Thursday, March 30, 2006

ERIC CLAPTON'S BIRTHDAY

It's Eric Clapton's birthday today! Ain't he great. Look at him here, doesn't he look cool but horrendous at the same time:



There's nothing more special about today. that's it.
-----------------------------------------------------------------------------------


...except that I got this email from Cian today:

Flash,

On this day every year for the past few years you've made the usual
joke to Hayman about how today is Eric Clapton's birthday chortle
chortle hardy har har. Well, I think enough is enough! That
particular horse has been flogged to death and its time we focussed on
why today is so important to Hayman; its Norah Jones' birthday today
and well you know it.

okay in that spirit:

HAPPY BIRTHDAY NORAH JONES!


Norah Jones: Isn't she lovely. And it's her birthday today and Eric Claptons but no-one elses

Monday, March 20, 2006

POSTCARDS FROM THE DREDGE

St.Patrick's Day is a day celebrating a Welshman, celebrated chiefly by Americans, celebrated chiefly in a shade of luminous tropical green that is outside the forty-shades found lapping the hillsides of even the John-Hindiest of sunny days, celebrated in the most morally-lapsed unsaintly manner possible. In fact the only Irish people who celebrate it to the fullest is Diageo, owners of Guiness and Baileys. But wait - that's actually an English-owned company and all.

Who cares though? St. paddy's day is sanctified drunkeness, seemingly religion-sanctioned debauchery, trying to combine the Irish penchant for brew and a symbol of our clerical distinctiveness. All philosophies are a million miles away though when you're standing watching the carnivalised parade trumpeting past you on a damp and unseasonably frigid Friday afteroon. I bumped into the American 'troops'from the Little America area of Cork who live near the shop I'm spending all my time in these days. Any by sweet Jesus did they look ridulous: war paint, wigs, all this bright green shite that made me look down on my pissy browning shamrock shame-faced like the man with the tiny willy in a row of occupied urinals. I realised that in order to convery my Irishness I had to be content with the fact that I was Irish. I found myself wandering the stands with two them, Jodi-with-an-I and Kristine-with-a-K (for a nation that can't spell they sure are particular about their misspellings). Kristine-with-a-K was already sozzled with a capital S, and wandered down the road singing The Divinyls' "I Touch Myself" much to the wonderment of the four-year-old in front of her.

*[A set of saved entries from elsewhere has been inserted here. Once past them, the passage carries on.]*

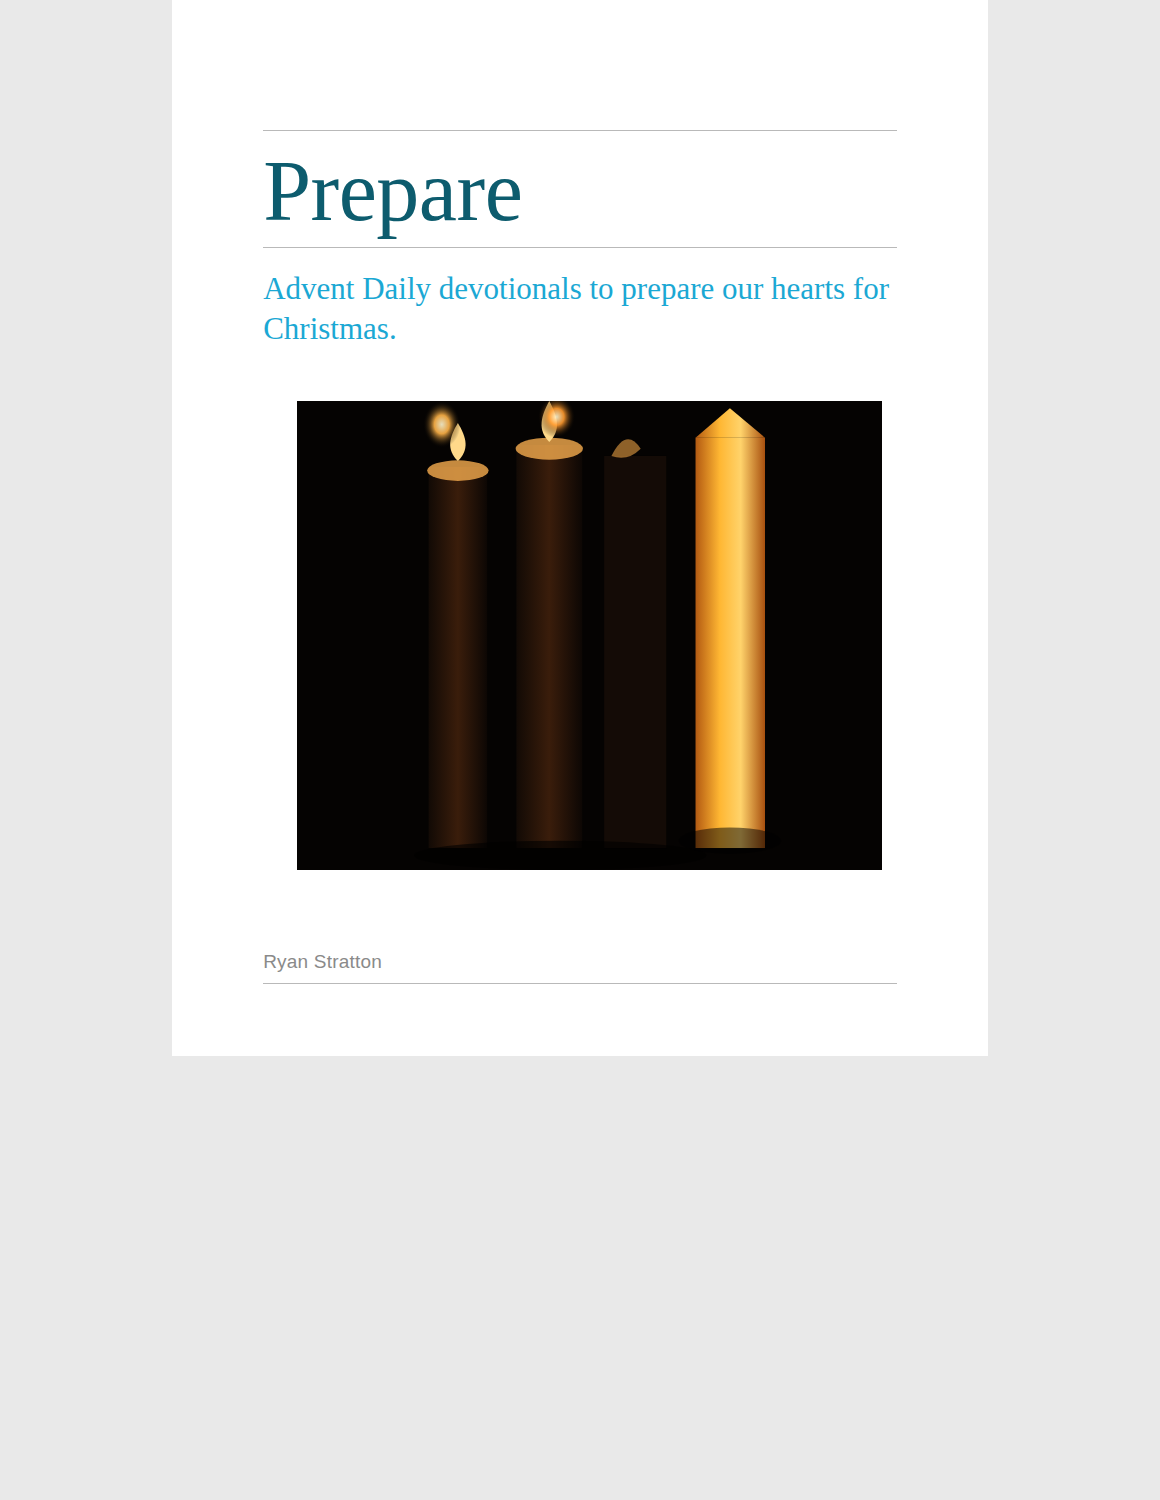Prepare
Advent Daily devotionals to prepare our hearts for Christmas.
Ryan Stratton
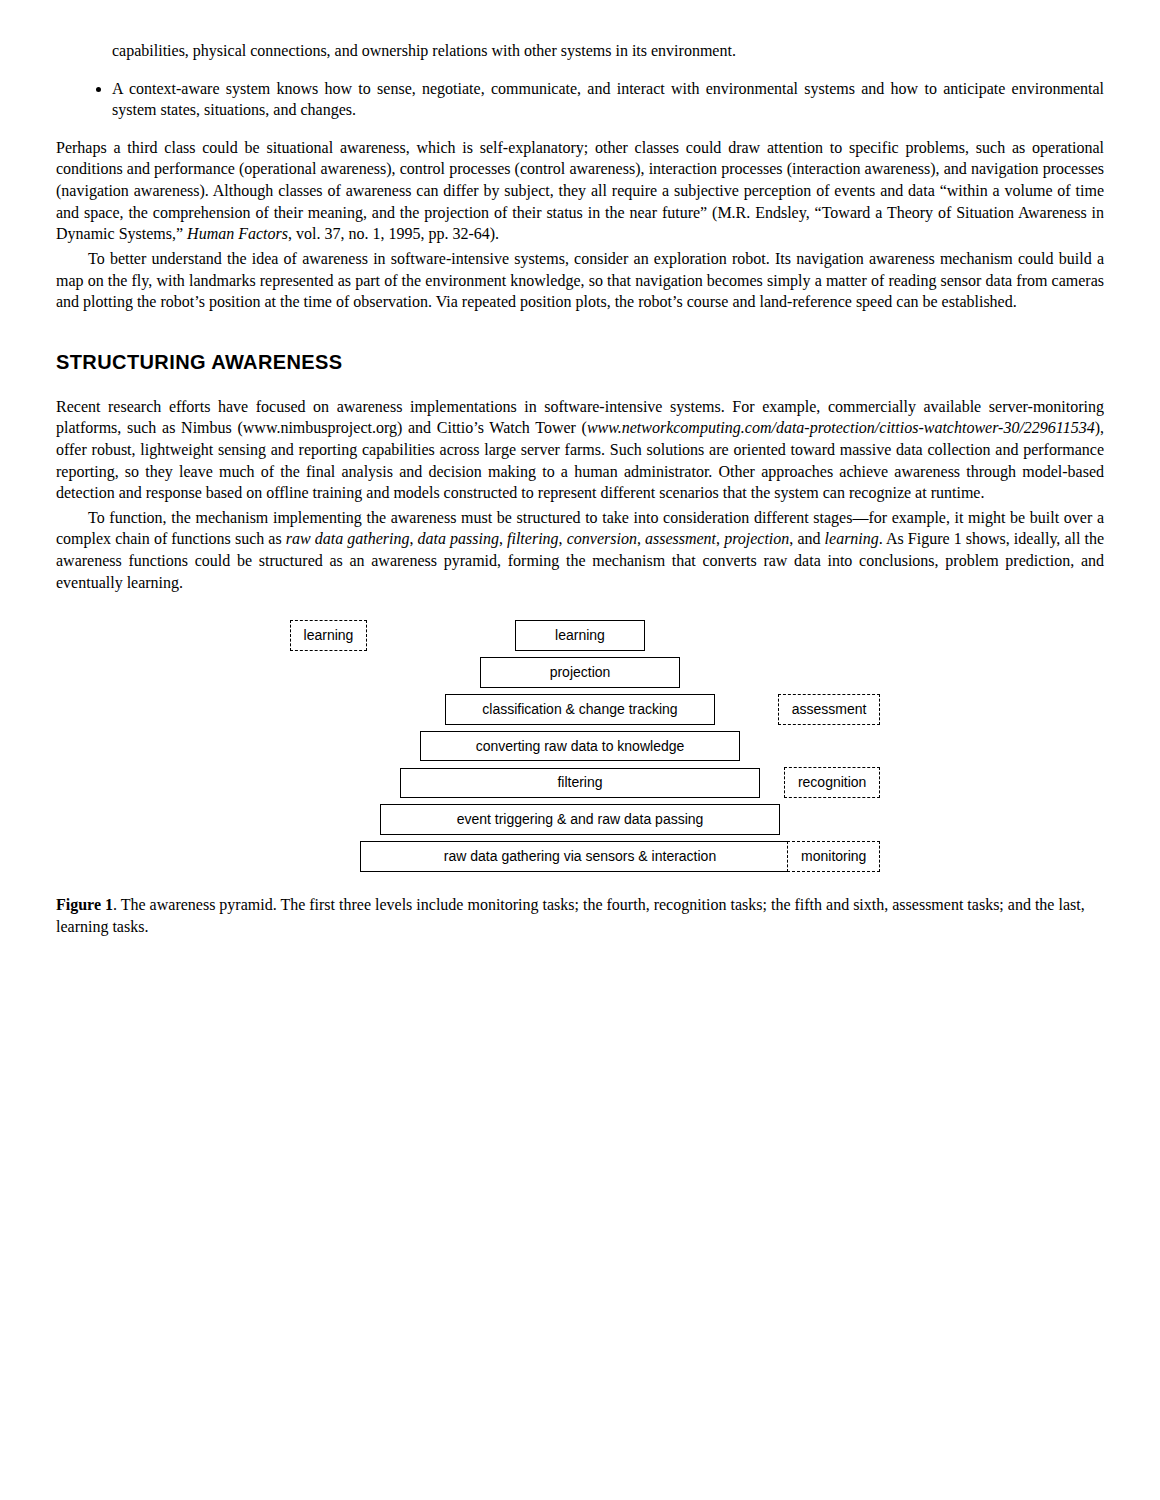capabilities, physical connections, and ownership relations with other systems in its environment.
A context-aware system knows how to sense, negotiate, communicate, and interact with environmental systems and how to anticipate environmental system states, situations, and changes.
Perhaps a third class could be situational awareness, which is self-explanatory; other classes could draw attention to specific problems, such as operational conditions and performance (operational awareness), control processes (control awareness), interaction processes (interaction awareness), and navigation processes (navigation awareness). Although classes of awareness can differ by subject, they all require a subjective perception of events and data “within a volume of time and space, the comprehension of their meaning, and the projection of their status in the near future” (M.R. Endsley, “Toward a Theory of Situation Awareness in Dynamic Systems,” Human Factors, vol. 37, no. 1, 1995, pp. 32-64).
To better understand the idea of awareness in software-intensive systems, consider an exploration robot. Its navigation awareness mechanism could build a map on the fly, with landmarks represented as part of the environment knowledge, so that navigation becomes simply a matter of reading sensor data from cameras and plotting the robot’s position at the time of observation. Via repeated position plots, the robot’s course and land-reference speed can be established.
STRUCTURING AWARENESS
Recent research efforts have focused on awareness implementations in software-intensive systems. For example, commercially available server-monitoring platforms, such as Nimbus (www.nimbusproject.org) and Cittio’s Watch Tower (www.networkcomputing.com/data-protection/cittios-watchtower-30/229611534), offer robust, lightweight sensing and reporting capabilities across large server farms. Such solutions are oriented toward massive data collection and performance reporting, so they leave much of the final analysis and decision making to a human administrator. Other approaches achieve awareness through model-based detection and response based on offline training and models constructed to represent different scenarios that the system can recognize at runtime.
To function, the mechanism implementing the awareness must be structured to take into consideration different stages—for example, it might be built over a complex chain of functions such as raw data gathering, data passing, filtering, conversion, assessment, projection, and learning. As Figure 1 shows, ideally, all the awareness functions could be structured as an awareness pyramid, forming the mechanism that converts raw data into conclusions, problem prediction, and eventually learning.
learning
learning
projection
classification & change tracking
assessment
converting raw data to knowledge
filtering
recognition
event triggering & and raw data passing
raw data gathering via sensors & interaction
monitoring
Figure 1. The awareness pyramid. The first three levels include monitoring tasks; the fourth, recognition tasks; the fifth and sixth, assessment tasks; and the last, learning tasks.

I wandered away from the Americans and met up with fellow scholar Sarah for a bit, where we delighted in taking some bawdy pictures. Unfortunately at last report this picture was the screensaver to one of the computers in the English department:



Oh dear. But that's exactly the sort of thing all those John Hindeists should be taking pictures of to capture the spirit of the St. Patricks day of modern Ireland. Just look at some of these postcards that supposedly entice people to the Emerald Isle...


John Hinde. He must wait for that one sunny day in Ireland and then go mental with his camera. What a deceptive bastard.

(One other point about this photo: There's obviously a house on fire in the distance, why don't that badly-dressed couple DO something?)



The fact that this postcard has the words "industial estate" at the bottom of it should have been a clue that they were doing something fundamentally wrong. But that's not the only problem: It's a bloody pre-fab in the foreground. A big dirty prefab. Not only that but this postcard includes a car-park. And it looks like the Trotters' have parked their three-wheeler there.


It's field. And it looks pretty brown to me. The skanky umkempt bit of my back garden where my dog does her Mr.Whippies would get more tourists than that obvious land-fill.



It's a road in Skibbereen. Nothing more. Probably a tourist attraction for it's pot-holes. "Gee Maureen, that must be where Leprechauns live!"


How to take a picture for a postcard in Waterford: Wait for the grimmest, wettest day of the year, then wait 'til twilight. Oh and ensure you have half-obscured the only building of historical interest with a lamp-post.


Don't be fooled: That sun in the top left-hand corner has been cleverly photoshopped in. It doesn't matter how much colourdy sh*te ya border the picture with, it's BRAY. It's still got pebbles that would rip the verucas off ya, and a sea that'll bleach your pubes for free.